I have developed a useful relationship with fear, I call it useful because now I use fear as a launch pad; no longer is it a cage that keeps me bound. Fear uses deception to appear much bigger than what it actually is, like a magic trick; you think you know what you are seeing but it’s actually an illusion.

In the past I would summon fear, scream at it and wait for it to disappear. Disappear it would, maybe for a day or even a few weeks, but surely enough it would come back knocking at the door and like a useless boyfriend you know you shouldn’t take back, I would let it in. I then dabbled with the idea “What if I just do it anyway? What if I can do what I want to do in the PRESENCE of fear?” So I did. How terrifying yet thrilling it was to act in the presence of fear; from this experience, I learnt the closer I move towards fear, the more it loosens its grip on me.
Don’t fall for the spell of waiting for fear to go away before you launch, before you get going with what you know you must do.

Those that we admire, the movers and shakers, the ones that have the ability to make things happen could be fearless, but most simply act and get on with it: “I am scared but I will do it anyway” they say. The next question would then be why do some act in the presence of fear and others don’t? There are many reasons for this.
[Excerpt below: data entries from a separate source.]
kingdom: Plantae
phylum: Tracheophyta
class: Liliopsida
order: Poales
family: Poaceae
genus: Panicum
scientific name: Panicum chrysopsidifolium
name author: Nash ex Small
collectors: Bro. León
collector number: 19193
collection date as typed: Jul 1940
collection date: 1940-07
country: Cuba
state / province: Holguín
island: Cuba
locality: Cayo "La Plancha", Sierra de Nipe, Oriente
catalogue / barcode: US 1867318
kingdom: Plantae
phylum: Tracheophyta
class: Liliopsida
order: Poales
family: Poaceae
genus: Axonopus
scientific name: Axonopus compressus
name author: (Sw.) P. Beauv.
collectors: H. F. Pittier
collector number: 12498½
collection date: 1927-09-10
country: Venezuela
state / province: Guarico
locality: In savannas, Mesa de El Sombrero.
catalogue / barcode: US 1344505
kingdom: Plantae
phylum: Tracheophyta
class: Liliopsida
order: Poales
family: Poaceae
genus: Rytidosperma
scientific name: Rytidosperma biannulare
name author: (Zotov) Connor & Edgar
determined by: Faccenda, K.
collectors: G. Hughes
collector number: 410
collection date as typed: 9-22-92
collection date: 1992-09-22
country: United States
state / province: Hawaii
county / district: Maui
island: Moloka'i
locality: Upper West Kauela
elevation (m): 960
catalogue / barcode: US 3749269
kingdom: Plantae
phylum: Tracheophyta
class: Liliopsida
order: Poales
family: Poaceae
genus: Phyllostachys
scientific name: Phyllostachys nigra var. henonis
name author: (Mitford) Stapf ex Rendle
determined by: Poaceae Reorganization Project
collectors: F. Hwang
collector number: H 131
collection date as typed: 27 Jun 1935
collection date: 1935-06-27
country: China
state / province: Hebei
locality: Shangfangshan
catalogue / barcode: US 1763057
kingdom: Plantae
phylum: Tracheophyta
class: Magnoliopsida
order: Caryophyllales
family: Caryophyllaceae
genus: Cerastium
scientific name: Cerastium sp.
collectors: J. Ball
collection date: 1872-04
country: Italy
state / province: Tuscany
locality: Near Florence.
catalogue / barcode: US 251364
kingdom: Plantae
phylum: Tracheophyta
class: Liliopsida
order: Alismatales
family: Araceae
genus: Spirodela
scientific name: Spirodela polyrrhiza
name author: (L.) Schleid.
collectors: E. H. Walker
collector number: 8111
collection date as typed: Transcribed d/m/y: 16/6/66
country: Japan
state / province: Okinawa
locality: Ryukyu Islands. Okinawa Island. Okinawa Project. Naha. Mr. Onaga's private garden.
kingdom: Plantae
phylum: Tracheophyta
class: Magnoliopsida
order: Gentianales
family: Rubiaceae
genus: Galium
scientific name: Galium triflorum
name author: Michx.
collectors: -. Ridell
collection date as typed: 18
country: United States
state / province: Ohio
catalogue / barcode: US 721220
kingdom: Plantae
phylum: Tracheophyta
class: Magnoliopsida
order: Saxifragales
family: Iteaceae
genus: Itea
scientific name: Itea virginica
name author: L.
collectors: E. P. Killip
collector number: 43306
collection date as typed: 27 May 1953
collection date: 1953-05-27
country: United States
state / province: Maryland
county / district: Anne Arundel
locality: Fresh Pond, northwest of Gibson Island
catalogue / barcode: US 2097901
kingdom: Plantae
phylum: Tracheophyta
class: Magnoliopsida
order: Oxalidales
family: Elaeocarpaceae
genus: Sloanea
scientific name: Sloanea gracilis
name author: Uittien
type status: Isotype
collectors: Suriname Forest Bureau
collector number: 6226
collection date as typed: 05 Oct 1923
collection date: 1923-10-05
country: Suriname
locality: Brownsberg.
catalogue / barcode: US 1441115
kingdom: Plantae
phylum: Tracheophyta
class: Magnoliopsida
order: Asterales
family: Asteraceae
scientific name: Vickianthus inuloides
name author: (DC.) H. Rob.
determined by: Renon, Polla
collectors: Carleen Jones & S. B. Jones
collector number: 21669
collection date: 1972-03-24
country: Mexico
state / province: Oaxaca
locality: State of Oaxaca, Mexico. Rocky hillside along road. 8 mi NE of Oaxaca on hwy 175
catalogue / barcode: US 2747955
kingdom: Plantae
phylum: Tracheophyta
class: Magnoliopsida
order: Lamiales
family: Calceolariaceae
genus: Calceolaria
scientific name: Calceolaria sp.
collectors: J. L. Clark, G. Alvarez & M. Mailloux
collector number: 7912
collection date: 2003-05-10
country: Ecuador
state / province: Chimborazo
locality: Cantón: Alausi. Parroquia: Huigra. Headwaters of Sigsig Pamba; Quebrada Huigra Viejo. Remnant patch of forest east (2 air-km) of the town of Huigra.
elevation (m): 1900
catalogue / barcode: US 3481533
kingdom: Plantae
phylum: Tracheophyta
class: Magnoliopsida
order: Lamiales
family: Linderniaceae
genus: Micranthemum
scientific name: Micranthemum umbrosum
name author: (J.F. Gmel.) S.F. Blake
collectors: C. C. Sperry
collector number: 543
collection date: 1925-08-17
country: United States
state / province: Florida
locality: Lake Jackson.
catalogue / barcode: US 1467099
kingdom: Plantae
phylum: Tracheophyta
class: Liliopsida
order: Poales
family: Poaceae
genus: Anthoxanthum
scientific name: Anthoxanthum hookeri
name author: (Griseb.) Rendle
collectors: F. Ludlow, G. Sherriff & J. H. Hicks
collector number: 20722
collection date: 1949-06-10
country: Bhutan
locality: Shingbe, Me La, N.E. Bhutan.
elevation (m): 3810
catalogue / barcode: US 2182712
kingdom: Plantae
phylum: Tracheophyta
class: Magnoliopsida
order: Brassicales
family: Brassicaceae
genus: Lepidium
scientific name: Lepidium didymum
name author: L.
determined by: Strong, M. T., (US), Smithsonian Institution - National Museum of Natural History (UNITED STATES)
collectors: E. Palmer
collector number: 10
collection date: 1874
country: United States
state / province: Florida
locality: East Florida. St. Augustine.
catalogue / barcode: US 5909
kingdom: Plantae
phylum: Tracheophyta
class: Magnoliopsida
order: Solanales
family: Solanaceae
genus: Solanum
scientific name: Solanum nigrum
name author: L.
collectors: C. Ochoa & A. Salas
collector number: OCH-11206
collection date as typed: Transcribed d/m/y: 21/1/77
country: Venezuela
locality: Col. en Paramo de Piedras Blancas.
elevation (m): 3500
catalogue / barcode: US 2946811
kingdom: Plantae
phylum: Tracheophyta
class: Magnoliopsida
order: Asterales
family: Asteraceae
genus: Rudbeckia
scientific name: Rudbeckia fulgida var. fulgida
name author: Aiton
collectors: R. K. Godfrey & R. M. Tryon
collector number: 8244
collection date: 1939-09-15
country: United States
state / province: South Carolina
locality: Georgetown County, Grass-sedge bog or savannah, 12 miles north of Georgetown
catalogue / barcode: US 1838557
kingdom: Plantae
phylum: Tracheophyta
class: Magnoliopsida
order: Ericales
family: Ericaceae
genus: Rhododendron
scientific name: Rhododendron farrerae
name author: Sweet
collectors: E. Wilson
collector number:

A common one is no burning desire; there are not enough reasons to bring about action so the right and true excuses they have are more enticing because they guarantee what is familiar, safe and comfortable.
When a burning desire is fanned enough, it glows and burns to a point of consuming you; it becomes a demand that you must get to work on urgently and consistently.

“A burning desire to be and to do is the starting point from which the dreamer must take off.” Napoleon Hill.